Cet article fait partie des archives en ligne du HuffPost Québec, qui a fermé ses portes en 2021.

Je suis une adulte, mais on me prend constamment pour une enfant de 12 ans

On pense souvent que je suis l'enfant des hommes que je fréquente et on me demande régulièrement si je suis assez vieille pour être assise dans un siège près des sorties de secours en avion.
Melanie Bell
Courtoisie/Melanie Bell
Melanie Bell

J’étais à l’aéroport, en attente de passer le scanneur corporel à la sécurité, quand la femme qui dirigeait la file m’a demandé: «Es-tu assez âgée pour passer le scanneur?»

J’ai regardé son visage et j’aurais souhaité avoir le luxe d’être surprise par sa question. J’avais 30 ans. Le scanneur corporel est obligatoire pour tout le monde à partir de 12 ans.

J’ai toujours été petite par rapport à mes pairs. Enfant, j’étais toujours l’une des plus petites de ma classe, à la traîne des autres lorsque nous faisions des tours de piste dans le gymnase. On me demandait si j’avais un ou deux ans de moins que mon âge, ce qui m’irritait, mais seulement jusqu’à un certain point. Lors des bonnes journées, je me voyais comme Cendrillon en raison de ma pointure inhabituellement petite.

Une fois que je suis devenue plus âgée, l’écart perçu a augmenté de façon spectaculaire. Mes amis prenaient du poids alors que je restais maigre. On m’a donné le surnom de «Itty-Bitty» au début du secondaire, et les gens ont commencé à m’appeler «Tiny» tout naturellement.

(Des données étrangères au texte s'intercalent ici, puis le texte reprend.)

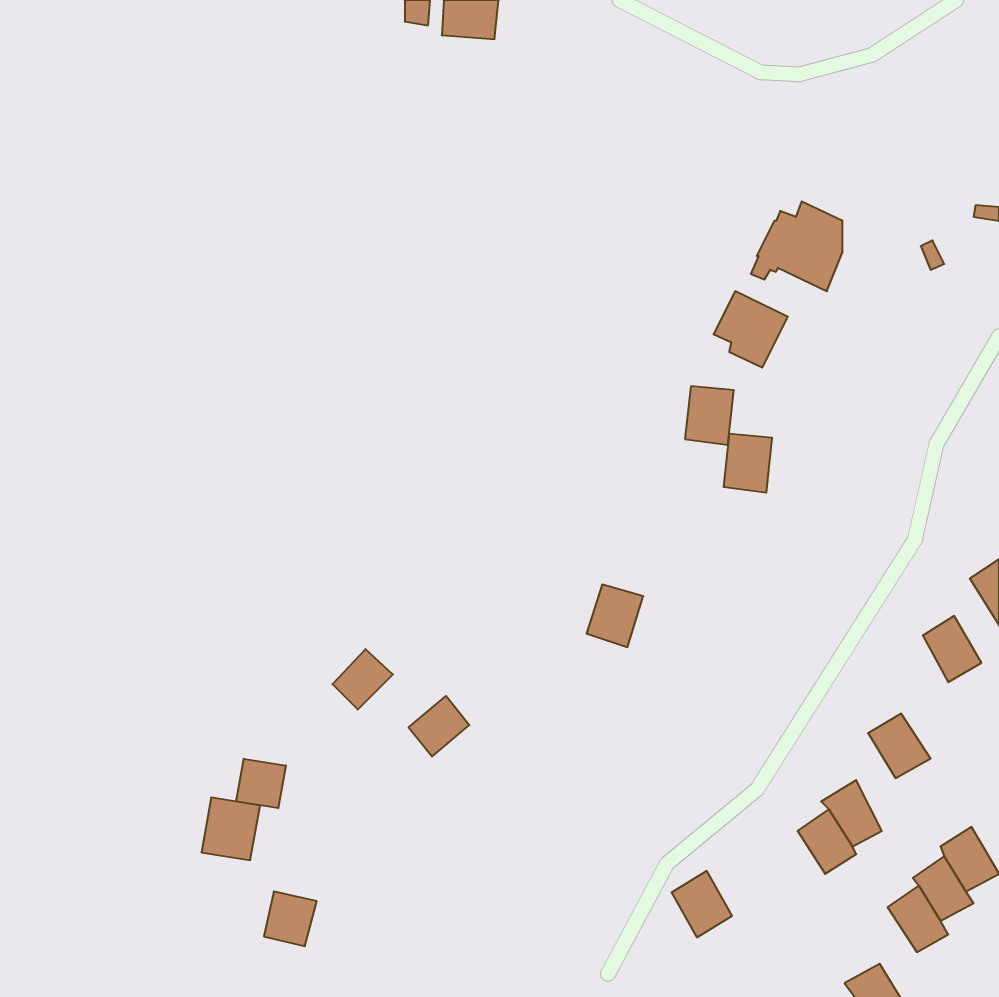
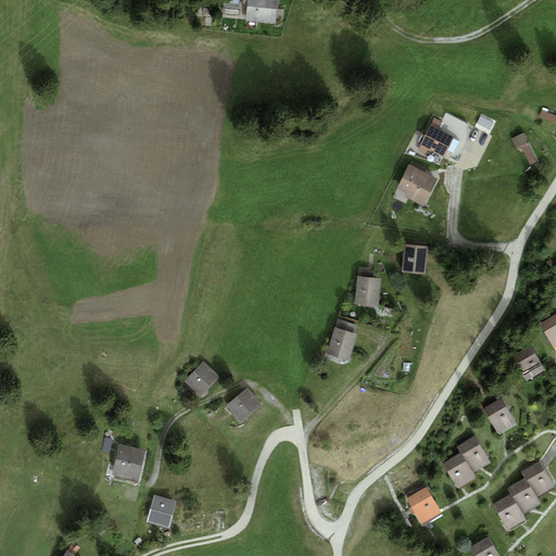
building: [685,386,734,445] -> [354,275,381,307]
building: [236,759,286,808] -> none
building: [672,871,732,937] -> [407,485,441,522]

À ma connaissance, je n’ai pas de déficit d’hormones de croissance ni de condition sous-jacente autre que le fait d’être petite. Mais j’ai une confluence de marqueurs génétiques qui signalent la jeunesse : un visage rond, une structure osseuse légère, une poitrine peu définie et de grands yeux. Ce sont toutes des caractéristiques que je ne peux pas changer. J’ai aussi deux parents qui mesurent autour de 1,50 m. Ma mère aussi est mince et, lors de ses premières années de mariage, on la prenait souvent pour la fille de mon père.

Me faire demander mes cartes dans les commerces est devenu commun: «C’est vraiment votre âge? Êtes-vous certaine? Hahaha, tu dois te faire carter tout le temps!» J’ai suivi les conseils de mes proches - et d’étrangers - et j’ai essayé de répondre à ce genre de commentaires avec humour, mais les personnes qui posaient les questions avaient simplement l’air confuses. J’ai essayé d’améliorer ma confiance et ma posture sans grand résultat; il est difficile d’en faire plus alors que je dois lever les yeux pour parler à tout le monde, même si ma colonne vertébrale est entièrement droite.

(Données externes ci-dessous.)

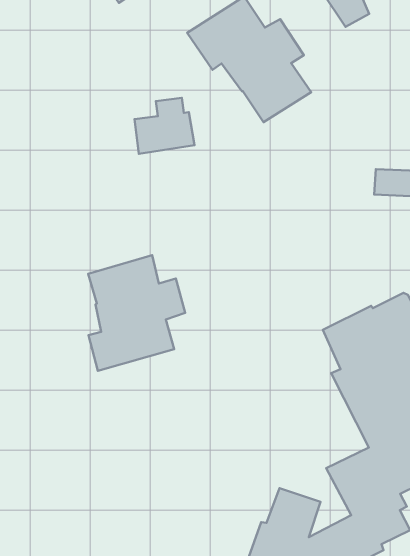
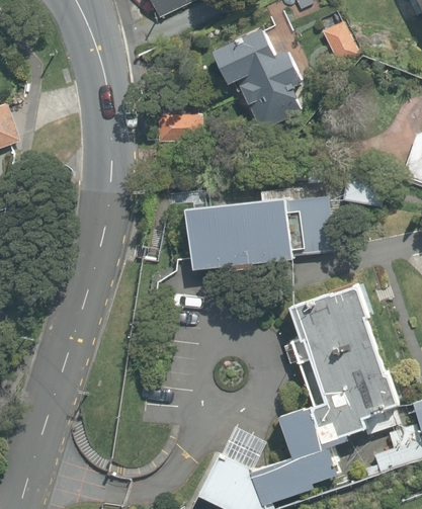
building: none -> [182,188,337,269]
building: [88,255,185,371] -> none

«Tu as tellement de chance», me disent les gens qui roulent jalousement des yeux chaque fois que j’évoque le fait qu’on me demande mes cartes d’identité ou que je mentionne qu’on me prend pour une préadolescente. Je veux leur dire qu’ils changeraient d’avis si c’était eux qui avaient entendu des remarques infantilisantes pendant plus de trois décennies. Apprécieraient-ils d’être pris à plusieurs reprises pour l’enfant d’un homme à un premier rendez-vous ou de se faire demander s’ils sont assez vieux pour s’asseoir dans un siège près des sorties de secours en avion?

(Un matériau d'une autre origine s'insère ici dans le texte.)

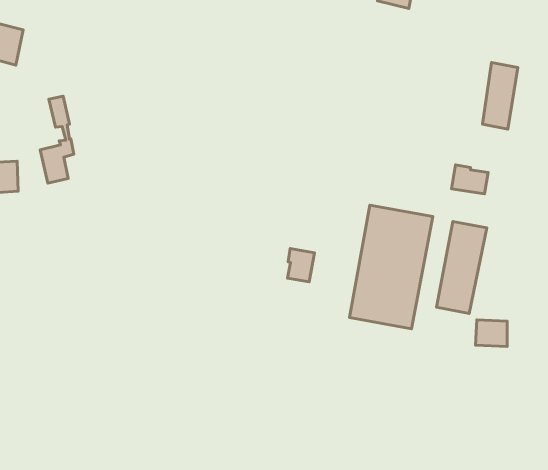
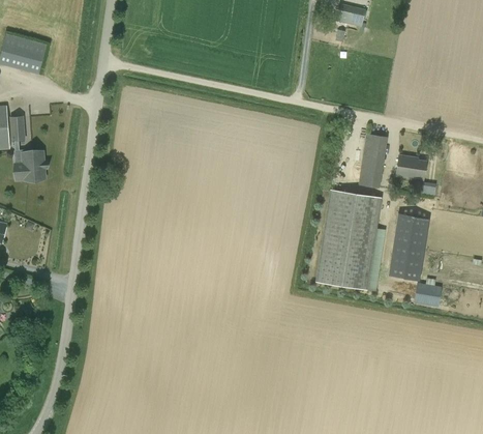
building: [483,62,518,129] -> [360,134,389,189]
building: [40,96,74,183] -> none
building: [287,248,314,282] -> none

Alors que j’étudiais à la maîtrise, je suis allée au concert de Noël de mon frère. Il mesure plus de 1,80 m et est de cinq ans mon cadet. Ma famille a déménagé dans une nouvelle ville lorsque j’ai commencé l’université, donc ses professeurs ne me connaissaient pas. Commences-tu le secondaire l’année prochaine?», m’ont-ils demandé, quand on leur a présenté sa «petite» sœur. Des situations comme celle-là me donnent envie de demander aux gens qui insistent sur le fait qu’avoir l’air jeune est un cadeau : apprécieriez-vous que vos efforts et votre expérience soient réduits ou effacés en un seul coup d’œil? Peut-être que oui - mais j’en ai assez.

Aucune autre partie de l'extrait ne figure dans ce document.